Judging by recent media buzz, Renée Zellweger is the current Best Actress Oscar frontrunner for her performance as Judy Garland in Judy. Her performance is excellent, and she may very well win when the 92nd Academy Awards are held in February 2020.
But, if we look at the last 20 years of victorious Oscar leads, it reveals an interesting trend in which kinds of roles tend to win for male and female actors.
In the last two decades, 22 out of 40 leads won for playing biographical roles (55%). Of those 22 roles, eight were political figures (about 36%), such as Helen Mirren’s portrayal of Elizabeth II in The Queen (2006) and Sean Penn’s performance in Milk (2008). Seven of the roles were nonpolitical historical/inspirational figures (about 32%), like Julia Roberts in Erin Brockovich (2000) and Leonardo DiCaprio in The Revenant (2015). Four were musicians (about 18%), two were authors (about 9%), and one was a serial killer.
Between the 72nd Oscars in 2000 and the 81st in 2009, 12 out of 20 lead actors won for playing a real person: five male actors (50% of male winners) and seven female actors (70%).
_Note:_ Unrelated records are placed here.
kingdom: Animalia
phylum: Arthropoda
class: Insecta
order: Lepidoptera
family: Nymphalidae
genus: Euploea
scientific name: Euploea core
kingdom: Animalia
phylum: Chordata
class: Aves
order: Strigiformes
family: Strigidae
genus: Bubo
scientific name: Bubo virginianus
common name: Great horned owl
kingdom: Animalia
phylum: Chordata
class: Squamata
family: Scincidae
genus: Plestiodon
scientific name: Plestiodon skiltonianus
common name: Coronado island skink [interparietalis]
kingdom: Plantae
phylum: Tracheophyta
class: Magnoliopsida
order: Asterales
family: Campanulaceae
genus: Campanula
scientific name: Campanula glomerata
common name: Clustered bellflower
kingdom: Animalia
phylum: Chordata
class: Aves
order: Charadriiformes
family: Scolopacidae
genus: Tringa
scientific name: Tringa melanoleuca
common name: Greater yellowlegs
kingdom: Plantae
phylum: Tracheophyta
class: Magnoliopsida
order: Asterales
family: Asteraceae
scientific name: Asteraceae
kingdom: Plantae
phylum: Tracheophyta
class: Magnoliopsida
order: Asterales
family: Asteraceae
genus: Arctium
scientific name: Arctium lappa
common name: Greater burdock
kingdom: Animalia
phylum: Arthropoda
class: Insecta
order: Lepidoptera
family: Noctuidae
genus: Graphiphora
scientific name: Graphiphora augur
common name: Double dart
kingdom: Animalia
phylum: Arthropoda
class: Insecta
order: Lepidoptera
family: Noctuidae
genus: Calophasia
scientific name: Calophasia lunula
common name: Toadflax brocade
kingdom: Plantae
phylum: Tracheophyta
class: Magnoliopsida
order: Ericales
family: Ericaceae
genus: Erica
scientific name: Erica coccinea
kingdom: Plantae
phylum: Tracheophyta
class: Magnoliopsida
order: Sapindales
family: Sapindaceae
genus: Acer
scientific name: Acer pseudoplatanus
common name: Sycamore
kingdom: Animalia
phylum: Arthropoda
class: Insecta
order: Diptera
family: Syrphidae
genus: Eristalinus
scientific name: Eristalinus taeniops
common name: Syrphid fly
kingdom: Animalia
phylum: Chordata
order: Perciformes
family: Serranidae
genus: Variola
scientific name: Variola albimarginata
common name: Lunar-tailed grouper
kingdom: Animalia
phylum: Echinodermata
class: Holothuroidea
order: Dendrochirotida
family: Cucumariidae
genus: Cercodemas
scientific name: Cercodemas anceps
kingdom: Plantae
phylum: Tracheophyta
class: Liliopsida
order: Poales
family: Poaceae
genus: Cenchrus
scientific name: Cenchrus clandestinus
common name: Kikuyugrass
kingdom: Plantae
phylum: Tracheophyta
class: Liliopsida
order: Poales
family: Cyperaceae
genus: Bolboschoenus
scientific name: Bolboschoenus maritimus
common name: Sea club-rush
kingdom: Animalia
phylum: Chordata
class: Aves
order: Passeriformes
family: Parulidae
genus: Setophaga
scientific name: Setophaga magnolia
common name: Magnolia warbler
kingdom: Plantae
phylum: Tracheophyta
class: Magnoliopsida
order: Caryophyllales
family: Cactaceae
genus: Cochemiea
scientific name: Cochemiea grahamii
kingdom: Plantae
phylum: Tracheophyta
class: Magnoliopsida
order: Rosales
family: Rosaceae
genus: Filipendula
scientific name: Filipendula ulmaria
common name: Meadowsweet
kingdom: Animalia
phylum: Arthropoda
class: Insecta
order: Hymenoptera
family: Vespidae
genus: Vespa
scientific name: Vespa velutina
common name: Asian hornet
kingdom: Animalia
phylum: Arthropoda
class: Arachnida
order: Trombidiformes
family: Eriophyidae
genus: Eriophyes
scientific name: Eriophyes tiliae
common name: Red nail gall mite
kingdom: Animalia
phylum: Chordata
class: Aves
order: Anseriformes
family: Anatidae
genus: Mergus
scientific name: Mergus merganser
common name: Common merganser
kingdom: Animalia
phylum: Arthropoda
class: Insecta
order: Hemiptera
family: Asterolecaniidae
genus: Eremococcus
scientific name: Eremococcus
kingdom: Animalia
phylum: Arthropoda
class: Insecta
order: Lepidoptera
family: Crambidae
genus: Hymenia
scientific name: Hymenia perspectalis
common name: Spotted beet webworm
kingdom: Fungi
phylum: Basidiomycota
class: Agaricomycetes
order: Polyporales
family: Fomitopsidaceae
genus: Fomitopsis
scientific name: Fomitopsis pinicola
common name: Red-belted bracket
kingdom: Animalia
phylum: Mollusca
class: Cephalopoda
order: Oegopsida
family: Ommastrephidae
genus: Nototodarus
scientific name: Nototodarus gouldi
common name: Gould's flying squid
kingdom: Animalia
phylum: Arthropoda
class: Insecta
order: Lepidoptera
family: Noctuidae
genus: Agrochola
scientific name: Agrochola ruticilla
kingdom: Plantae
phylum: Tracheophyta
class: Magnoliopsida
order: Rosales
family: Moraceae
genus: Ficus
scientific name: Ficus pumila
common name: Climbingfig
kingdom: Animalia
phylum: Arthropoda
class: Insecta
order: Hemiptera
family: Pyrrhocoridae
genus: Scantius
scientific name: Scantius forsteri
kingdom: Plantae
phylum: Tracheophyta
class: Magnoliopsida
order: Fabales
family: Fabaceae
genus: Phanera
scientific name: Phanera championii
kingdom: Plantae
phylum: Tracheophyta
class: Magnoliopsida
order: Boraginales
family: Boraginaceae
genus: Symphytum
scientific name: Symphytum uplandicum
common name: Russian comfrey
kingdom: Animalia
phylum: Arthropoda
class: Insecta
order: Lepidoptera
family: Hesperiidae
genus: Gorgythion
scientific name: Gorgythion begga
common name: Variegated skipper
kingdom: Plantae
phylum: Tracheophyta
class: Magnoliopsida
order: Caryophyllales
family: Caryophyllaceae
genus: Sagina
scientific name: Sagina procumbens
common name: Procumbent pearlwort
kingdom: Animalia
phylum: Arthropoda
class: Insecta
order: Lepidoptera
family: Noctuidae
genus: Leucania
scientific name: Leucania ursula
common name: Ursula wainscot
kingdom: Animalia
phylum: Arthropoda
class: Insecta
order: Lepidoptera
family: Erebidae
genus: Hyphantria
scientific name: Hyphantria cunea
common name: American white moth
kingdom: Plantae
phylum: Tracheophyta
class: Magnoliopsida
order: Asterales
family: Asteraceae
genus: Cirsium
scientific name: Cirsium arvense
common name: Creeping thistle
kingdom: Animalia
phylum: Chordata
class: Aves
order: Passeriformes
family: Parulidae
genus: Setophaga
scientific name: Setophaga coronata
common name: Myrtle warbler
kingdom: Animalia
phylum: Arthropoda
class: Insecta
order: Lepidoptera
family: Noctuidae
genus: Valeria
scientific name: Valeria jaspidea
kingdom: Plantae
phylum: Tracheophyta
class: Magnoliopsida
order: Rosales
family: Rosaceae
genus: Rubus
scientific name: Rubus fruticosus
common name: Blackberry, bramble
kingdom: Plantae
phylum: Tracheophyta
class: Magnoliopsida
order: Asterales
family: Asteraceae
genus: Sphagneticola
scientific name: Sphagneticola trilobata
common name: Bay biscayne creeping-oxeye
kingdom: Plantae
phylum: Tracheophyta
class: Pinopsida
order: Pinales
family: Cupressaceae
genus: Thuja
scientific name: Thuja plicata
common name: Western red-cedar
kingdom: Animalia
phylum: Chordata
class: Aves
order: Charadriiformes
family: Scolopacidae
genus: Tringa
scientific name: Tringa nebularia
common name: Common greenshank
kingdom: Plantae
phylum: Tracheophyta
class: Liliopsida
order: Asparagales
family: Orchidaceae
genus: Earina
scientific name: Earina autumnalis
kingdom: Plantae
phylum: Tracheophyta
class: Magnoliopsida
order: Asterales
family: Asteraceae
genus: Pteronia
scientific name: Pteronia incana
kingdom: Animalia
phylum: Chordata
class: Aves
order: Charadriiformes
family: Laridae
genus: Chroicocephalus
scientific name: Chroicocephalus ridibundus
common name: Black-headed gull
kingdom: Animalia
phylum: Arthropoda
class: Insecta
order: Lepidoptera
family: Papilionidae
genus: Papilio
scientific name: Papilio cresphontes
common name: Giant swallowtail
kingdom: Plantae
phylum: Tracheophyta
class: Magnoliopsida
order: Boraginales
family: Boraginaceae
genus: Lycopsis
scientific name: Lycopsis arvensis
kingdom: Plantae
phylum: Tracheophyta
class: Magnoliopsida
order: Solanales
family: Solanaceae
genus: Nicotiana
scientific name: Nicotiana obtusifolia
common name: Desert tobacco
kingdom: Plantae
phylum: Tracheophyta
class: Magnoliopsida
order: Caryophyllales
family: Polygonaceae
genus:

Between the 82nd Oscars in 2010 and the 91st in 2019, 10 out of 20 lead actors won for biographical roles. Seven out of the 10 leading men won for depicting a real person (70%). Male winners during the last decade include Rami Malek for Bohemian Rhapsody (2018), Gary Oldman for Darkest Hour (2017), and Daniel Day-Lewis for Lincoln (2012), among others. Only three out of the 10 leading women won for a biographical role (30%). The only women who won for biographical roles were Sandra Bullock (The Blind Side, 2009), Meryl Streep (The Iron Lady, 2011), and Olivia Colman (The Favourite, 2018).
This trend in the last decade suggests that the acting branch of the Academy, which is the branch that votes on acting categories, currently seems to favor fictional leading roles for women and nonfictional ones for men.